Sorted LLaMA: Unlocking the Potential of Intermediate Layers of Large Language Models for Dynamic Inference
This work addresses efficiency challenges for deploying LLMs in resource-constrained scenarios, though it is incremental as it builds on the SortedNet technique.
The paper tackles the high computational cost of deploying large language models by introducing Sorted Fine-Tuning (SoFT), which enables dynamic inference without pre-training, resulting in sub-models that outperform standard fine-tuning and early-exit methods on tasks like instruction following and question answering.

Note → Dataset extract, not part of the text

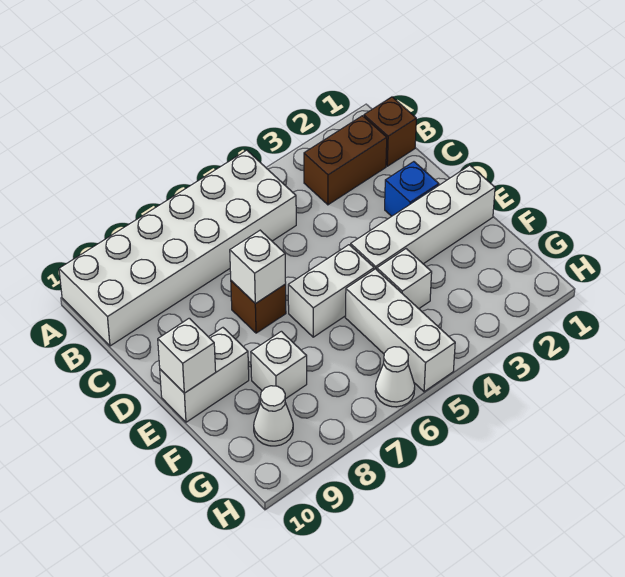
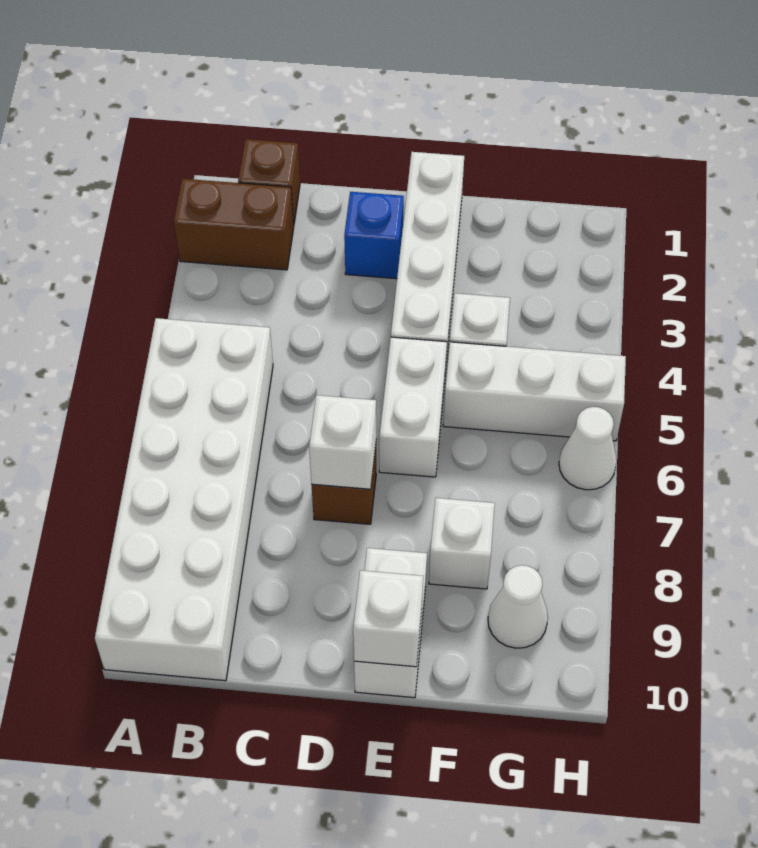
brown 1x2 brick [304,116,387,205] -> brown 1x2 brick turned to [174,179,294,270]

Large language models (LLMs) have revolutionized natural language processing (NLP) by excelling at understanding and generating human-like text. However, their widespread deployment can be prohibitively expensive. SortedNet is a recent training technique for enabling dynamic inference by leveraging the modularity in networks and sorting sub-models based on computation/accuracy in a nested manner. We extend SortedNet to generative NLP tasks, making large language models dynamic without any Pre-Training and by only replacing Standard Fine-Tuning (SFT) with Sorted Fine-Tuning (SoFT). Our approach boosts model efficiency, eliminating the need for multiple models for various scenarios during inference. We show that this approach can unlock the power of intermediate layers of transformers in generating the target output. Our sub-models remain integral components of the original model, minimizing storage requirements and transition costs between different computational/latency budgets. The efficacy of our proposed method was demonstrated by applying it to tune LLaMA 2 13B on the Stanford Alpaca dataset for instruction following and TriviaQA for closed-book question answering. Our results show the superior performance of sub-models in comparison to Standard Fine-Tuning and SFT+ICT (Early-Exit), all achieved with efficient tuning and without additional memory usage during inference.